David Pajo ha cinquant’anni e, artisticamente parlando, si può dire che abbia vissuto altrettante vite. È stato un icona del Post Rock prima con i mai troppo lodati Slint e poi con i Tortoise. Ha fatto parte degli Zwan, il fugace progetto post-Pumpkins di Billy Corgan. Si è avvicinato a modo suo al Metal con i Dead Child. E ha messo a disposizione di chiunque la sua perizia strumentale e la sua versatilità, spaziando dall’Hardcore Punk al Math Rock, dall’Elettronica al Folk, dall’Alternative all’Indie. The For Carnation, Stereolab, Royal Trux, King Kong, Will Oldham, Yeah Yeah Yeahs e Interpol sono solo alcuni dei nomi con i quali il buon David può dire di aver collaborato.

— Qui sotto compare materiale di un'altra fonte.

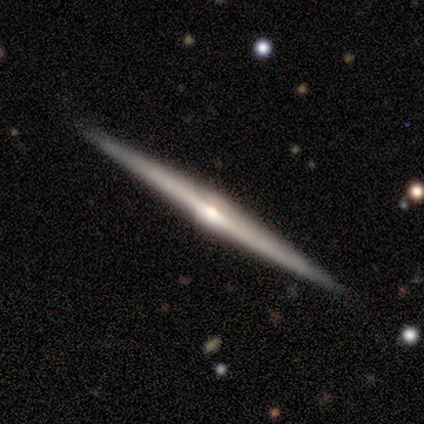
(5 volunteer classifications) featured or disk 100%, smooth 0%, star or artifact 0%. Down the decision tree: edge-on disk — yes (100%); edge-on bulge — rounded (60%); merging — none (100%).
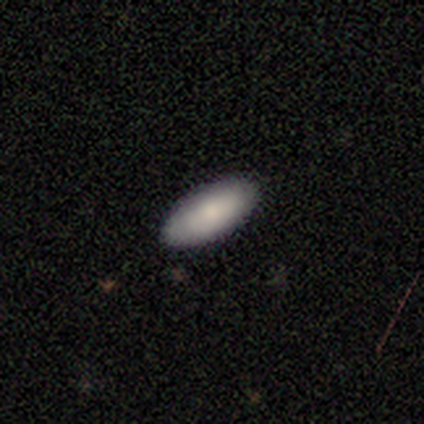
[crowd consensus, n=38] Volunteers were most divided on "how rounded": in between: 85%, cigar-shaped: 15%, round: 0%. More confident: merging — none (95%); smooth or featured — smooth (87%).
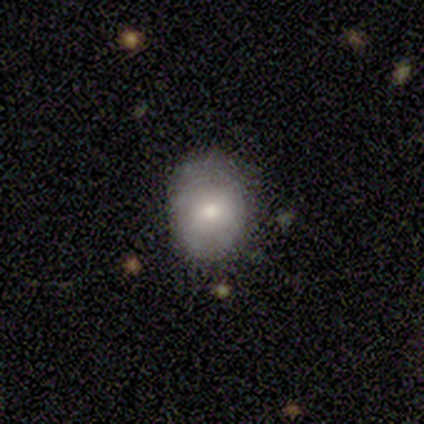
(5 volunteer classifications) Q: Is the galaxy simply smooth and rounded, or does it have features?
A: smooth — 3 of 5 (60%).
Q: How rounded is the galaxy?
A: in between — 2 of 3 (67%).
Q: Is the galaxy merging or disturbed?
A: none — 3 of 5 (60%).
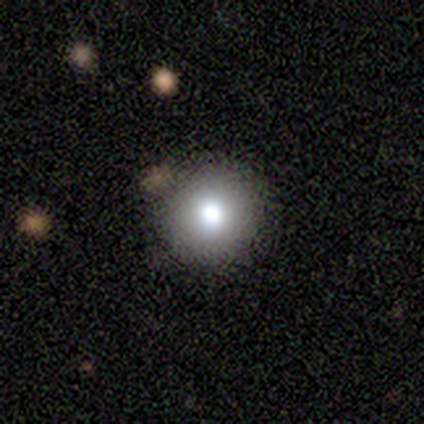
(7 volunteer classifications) Volunteers were most divided on "smooth or featured": smooth: 71%, star or artifact: 29%, featured or disk: 0%. More confident: how rounded — round (100%); merging — none (80%).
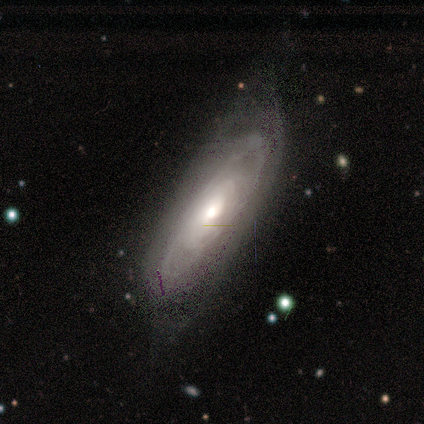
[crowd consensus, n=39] Smooth or featured?
  - featured or disk: 82% *
  - smooth: 18%
  - star or artifact: 0%
Edge-on disk?
  - no: 72% *
  - yes: 28%
Bar?
  - no: 61% *
  - weak: 30%
  - strong: 9%
Spiral arms?
  - yes: 78% *
  - no: 22%
Spiral winding?
  - tight: 50% *
  - medium: 28%
  - loose: 22%
Spiral arm count?
  - can't tell: 67% *
  - 2: 17%
  - 3: 11%
  - more than 4: 6%
  - 1: 0%
  - 4: 0%
Bulge size?
  - moderate: 70% *
  - large: 17%
  - small: 9%
  - dominant: 4%
  - none: 0%
Merging?
  - none: 54% *
  - minor disturbance: 36%
  - major disturbance: 10%
  - merger: 0%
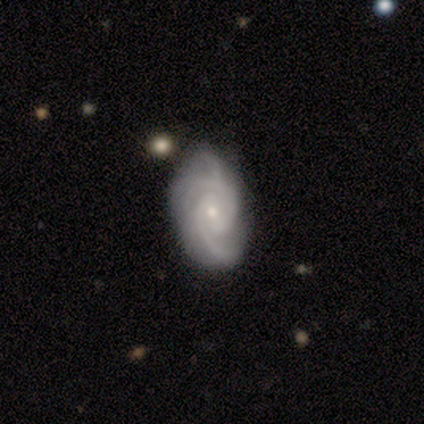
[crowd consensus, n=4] smooth-or-featured: featured or disk: 75% | smooth: 25% | star or artifact: 0%
  disk-edge-on: no: 67% | yes: 33%
    bar: weak: 50% (tied) | no: 50% (tied) | strong: 0%
    has-spiral-arms: yes: 100% | no: 0%
      spiral-winding: tight: 50% (tied) | loose: 50% (tied) | medium: 0%
      spiral-arm-count: 2: 50% (tied) | can't tell: 50% (tied) | 1: 0% | 3: 0% | 4: 0% | more than 4: 0%
    bulge-size: moderate: 100% | dominant: 0% | large: 0% | small: 0% | none: 0%
  merging: none: 75% | minor disturbance: 25% | major disturbance: 0% | merger: 0%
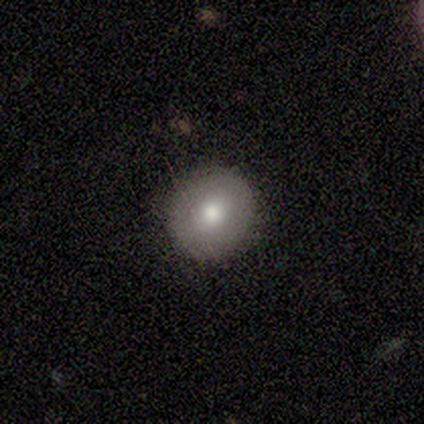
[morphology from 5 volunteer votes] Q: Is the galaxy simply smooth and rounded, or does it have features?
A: smooth — 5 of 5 (100%).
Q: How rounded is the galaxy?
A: round — 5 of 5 (100%).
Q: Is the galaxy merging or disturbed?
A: none — 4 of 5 (80%).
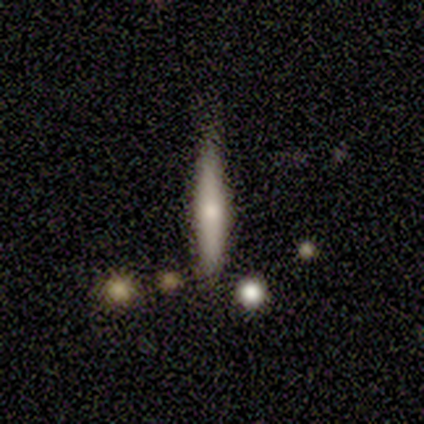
Smooth or featured? 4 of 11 (36%, tied with featured or disk) said smooth. How rounded? 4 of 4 (100%) said cigar-shaped. Merging? 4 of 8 (50%) said none.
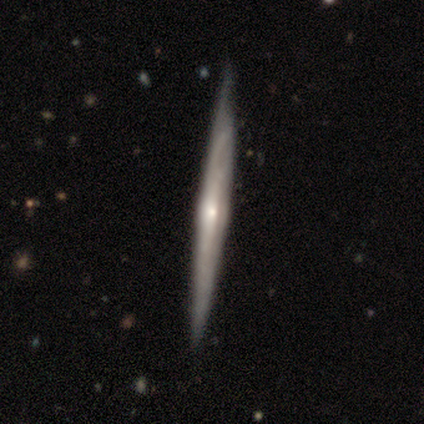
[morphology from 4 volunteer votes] This is clearly a featured or disk galaxy (100%). It is clearly viewed edge-on (100%). Edge-on bulge: possibly rounded (50%). Merging: likely none (75%).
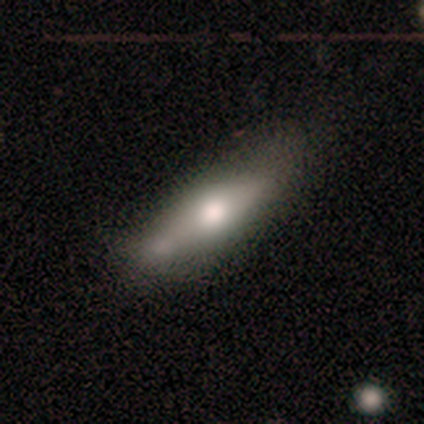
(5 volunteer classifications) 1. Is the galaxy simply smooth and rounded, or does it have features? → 80% smooth, 20% featured or disk, 0% star or artifact.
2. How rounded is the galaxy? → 100% cigar-shaped, 0% round, 0% in between.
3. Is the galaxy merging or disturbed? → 40% none (tied), 40% merger (tied), 20% minor disturbance, 0% major disturbance.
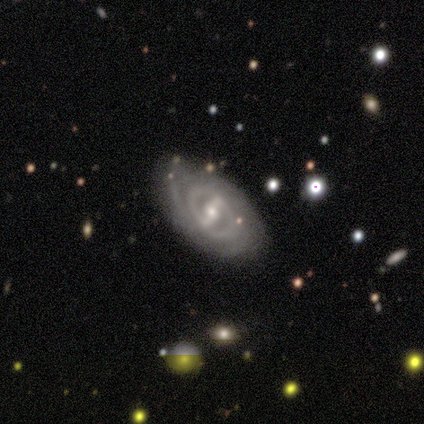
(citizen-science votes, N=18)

Highway Songs, il precedente album di Pajo con il monicker di Papa M uscito due anni fa, oltre che un ritorno alla musica dopo tanto tempo, era stato per David innanzitutto un ritorno alla vita, dal momento che, tra il 2015 e il 2016, aveva dovuto prima fare i conti con un tentativo di suicidio e poi con un terribile incidente motociclistico. Questa ritrovata fame di vita e di musica aveva irradiato Highway Songs di un’aura speciale, un po’ catartica e un po’ frenetica, come se Pajo avesse voluto condensare in un’unica volta tutta la musica che ha amato, dal Rock sabbathiano al Folk à la Leonard Cohen.
A Broke Moon Rises, invece, è di tutt’altra pasta. Completamente strumentale, prevalentemente acustico, è composto da cinque lunghe suite dove la chitarra è lo strumento predominante, alla quale, layer su layer, con l’aiuto di un discreto tappeto percussivo, è lasciato il compito di creare l’atmosfera di tutto il disco. E se “The Upright Path”, “Walt’s” e “Shimmer” procedono per aggiunta, costruendo le loro architetture sonore con pazienza, “A Lighthouse Reverie” è meno immediata, con una struttura che alterna efficacemente il forte con il piano e il semplice con il complesso. Conclude l’album una rivisitazione di “Spiegel im Spiegel”, una pezzo del compositore estone Arvo Pärt, originariamente basato su pianoforte e violino, al quale Pajo altera l’arrangiamento facendo eseguire alle chitarre gli arpeggi del pianoforte e simulando il violino attraverso l’e-bow. Un finale perfetto per un album, semplice, rigoroso e sobrio, che non è nient’altro che la colonna sonora di un immaginario film che racconta la storia di un uomo finalmente in pace con se stesso.